La psico-educazione emotiva emerge come un elemento cruciale all’interno dell’approccio sistemico e interdisciplinare per affrontare la sfida dei minori coinvolti in reati gravi. Questa componente aggiuntiva enfatizza l’importanza di fornire ai giovani gli strumenti necessari per comprendere ed esprimere le proprie emozioni in modo sano ed efficace. La psico-educazione emotiva è intrinseca alla prevenzione, poiché mira a intervenire prima che i problemi si manifestino in comportamenti devianti.
Incorporare la psico-educazione emotiva nei programmi di prevenzione significa educare i giovani su come riconoscere, comprendere e gestire le proprie emozioni. Questo può contribuire a ridurre la vulnerabilità dei minori ai fattori di rischio che li portano a commettere reati gravi. Quando i giovani acquisiscono competenze emotive, sono più in grado di affrontare situazioni di stress, conflitto e frustrazione in modo costruttivo, riducendo così la probabilità di reazioni violente o illegali.
Nel complesso scenario dei minori coinvolti in reati gravi, emerge con chiarezza l’assenza di modelli positivi a cui ispirarsi. Questa mancanza cruciale, spesso radicata in ambienti di alto degrado e abbandono sociale, crea un vuoto che può essere riempito da influenze negative o criminali.
Inoltre, si riscontra una carenza familiare profonda, in cui le dinamiche familiari disfunzionali o instabili spesso contribuiscono a mettere i giovani in situazioni di vulnerabilità. Le famiglie dovrebbero essere un punto di riferimento sicuro per i minori, ma quando queste mancano, il rischio di devianza aumenta notevolmente.
Anche il sistema educativo non è immune da problematiche, evidenziando una carenza educativa della scuola. È fondamentale che la scuola non sia solo un luogo di apprendimento accademico, ma anche uno spazio in cui i giovani ricevono supporto emotivo e competenze sociali. Tuttavia, la mancanza di programmi di sostegno per studenti in difficoltà o insegnanti preparati a gestire comportamenti problematici può contribuire al disagio e alla devianza giovanile.
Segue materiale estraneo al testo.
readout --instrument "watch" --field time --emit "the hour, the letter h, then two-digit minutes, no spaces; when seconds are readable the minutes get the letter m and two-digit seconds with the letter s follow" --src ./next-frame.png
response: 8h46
Da un punto di vista più ampio, le assenza delle istituzioni sociali, come i consultori di ascolto, rappresenta un’altra lacuna critica. Questi servizi potrebbero svolgere un ruolo fondamentale nel fornire supporto e orientamento ai giovani in difficoltà, ma spesso sono sottoutilizzati o inaccessibili.
Inoltre, va notato l’assenza delle istituzioni e il presidio delle forze dell’ordine, che potrebbero contribuire a creare comunità più sicure e a impedire che i giovani scivolino nell’illegalità. La presenza attiva delle forze dell’ordine può dissuadere i comportamenti criminali e promuovere un senso di sicurezza nella comunità.
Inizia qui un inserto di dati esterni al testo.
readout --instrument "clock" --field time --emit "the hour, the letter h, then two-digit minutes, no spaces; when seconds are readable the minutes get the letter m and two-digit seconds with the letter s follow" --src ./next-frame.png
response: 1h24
Infine, l’assenza assoluta delle istituzioni politiche nell’affrontare questa questione è un punto di grande preoccupazione. Le politiche pubbliche e gli investimenti nelle comunità a rischio possono svolgere un ruolo fondamentale nella prevenzione dei reati minorili gravi, ma spesso vengono trascurati o non sufficientemente attuati.
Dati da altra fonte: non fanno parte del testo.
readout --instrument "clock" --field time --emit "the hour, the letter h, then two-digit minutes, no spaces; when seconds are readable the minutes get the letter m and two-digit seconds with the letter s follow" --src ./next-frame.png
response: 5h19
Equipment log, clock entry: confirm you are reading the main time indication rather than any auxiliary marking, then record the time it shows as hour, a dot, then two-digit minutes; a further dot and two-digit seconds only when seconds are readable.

In conclusione, il problema dei minori coinvolti in reati gravi è intrinsecamente legato a una serie di assenze e carenze nelle diverse istituzioni e sfere della società. Affrontare questa sfida richiede un impegno congiunto e un approccio sistemico che affronti e corregga e riprogetti queste mancanze per creare un ambiente più favorevole alla crescita sana e al benessere dei giovani.